Один из моряков обратился к нему, сдержанно и неторопливо:
-- Отгоните. Блох напустит.
Никитин потрепал собаку по голове, поднял сияющие глаза.
-- Этого, знаете, не боюсь... Константинополь... Бараки... Что вы думаете...
-- Недавно прибыли? -- спросил моряк. Голос -- ровный. Сетка вместо рубашки. Весь прохладный, ловкий. Темные волосы отчетливо сзади подстрижены. Чистый лоб. Общий вид порядочности и спокойствия. -- Вчера вечером,-- отвечал Никитин. От борща, от черного огненного вина он еще больше вспотел. Хотелось смирно сидеть, тихо беседовать. В пройму двери вливалось яркое солнце, трепет и блеск переулочного ручейка,-- и поблескивали очки у русского старичка, сидевшего в углу, под газовым счетчиком.
-- Работы ищете? -- спросил второй матрос, пожилой, голубоглазый, с бледными, моржовыми усами, но тоже весь отчетливый, чистый, отшлифованный солнцем и соленым ветром. Никитин улыбнулся:
-- Еще бы... Вот был сегодня в бюро труда... Предлагают сажать телеграфные столбы, вить канаты, да вот не знаю...
-- А вы к нам,-- проговорил черноволосый,-- кочегаром, что ли. Это, скажу вам, дело... А, Ляля... Наше вам с кисточкой!
Вошла барышня, в белой шляпе, с некрасивым нежным лицом, прошла между столиков, улыбнулась сперва собачкам, потом морякам. Никитин спросил что-то и забыл свой вопрос, глядя на девушку, на движенье ее низких бедер, по которым всегда можно узнать русскую барышню. Хозяйка нежно взглянула на дочь, устала, мол, просидела все утро в конторе, а не то в магазине служит. Было в ней что-то трогательное, уездное, хотелось думать о фиалочном мыле, о дачном полустанке в березовом лесу. Конечно, за дверью никакой Франции нет. Кисейные движения. Солнечная чепуха.

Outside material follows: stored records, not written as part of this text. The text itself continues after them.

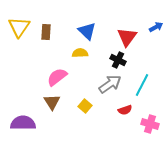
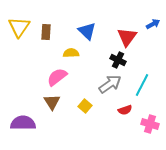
blue arrow: moved 3 px left, 3 px up
yellow semicircle: moved 9 px left
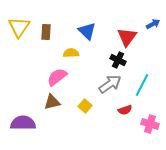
brown triangle: rotated 48 degrees clockwise
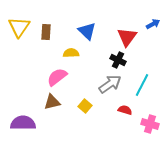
red semicircle: rotated 144 degrees counterclockwise
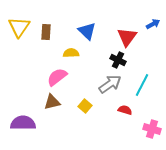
pink cross: moved 2 px right, 5 px down
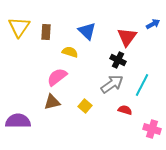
yellow semicircle: moved 1 px left, 1 px up; rotated 21 degrees clockwise
gray arrow: moved 2 px right
purple semicircle: moved 5 px left, 2 px up
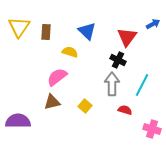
gray arrow: rotated 55 degrees counterclockwise
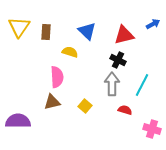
red triangle: moved 3 px left, 2 px up; rotated 40 degrees clockwise
pink semicircle: rotated 125 degrees clockwise
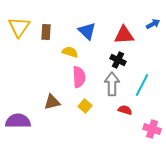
red triangle: rotated 10 degrees clockwise
pink semicircle: moved 22 px right
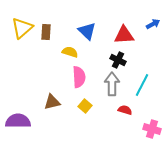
yellow triangle: moved 3 px right, 1 px down; rotated 15 degrees clockwise
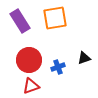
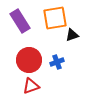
black triangle: moved 12 px left, 23 px up
blue cross: moved 1 px left, 5 px up
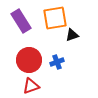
purple rectangle: moved 1 px right
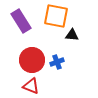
orange square: moved 1 px right, 2 px up; rotated 20 degrees clockwise
black triangle: rotated 24 degrees clockwise
red circle: moved 3 px right
red triangle: rotated 42 degrees clockwise
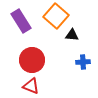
orange square: rotated 30 degrees clockwise
blue cross: moved 26 px right; rotated 16 degrees clockwise
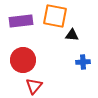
orange square: moved 1 px left; rotated 30 degrees counterclockwise
purple rectangle: rotated 65 degrees counterclockwise
red circle: moved 9 px left
red triangle: moved 3 px right; rotated 48 degrees clockwise
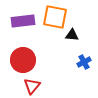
orange square: moved 1 px down
purple rectangle: moved 2 px right
blue cross: moved 1 px right; rotated 24 degrees counterclockwise
red triangle: moved 2 px left
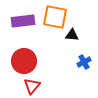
red circle: moved 1 px right, 1 px down
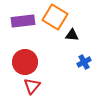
orange square: rotated 20 degrees clockwise
red circle: moved 1 px right, 1 px down
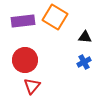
black triangle: moved 13 px right, 2 px down
red circle: moved 2 px up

-- Нет, это вовсе не сложно,-- говорил моряк,-- бывает так: железная бадья, угольная яма. Подгребаете, значит. Сперва легко,-- пока уголь скатом: сам в бадью сыплется; потом тяжелее. Наполните бадью, ставите ее на тележку. Подкатываете к старшему кочегару. Тот ударом лопаты -- раз!-- отпахивает печь,-- два!-- той же лопатой бросает, знаете, широко, веером, чтобы ровно лег. Работа тонкая. Изволь следить за стрелкой, а если понизится давление...
В окне с улицы появились голова и плечи человека в панаме и белом пиджаке. -- Как изволите поживать, Ляля? Облокотился о подоконник.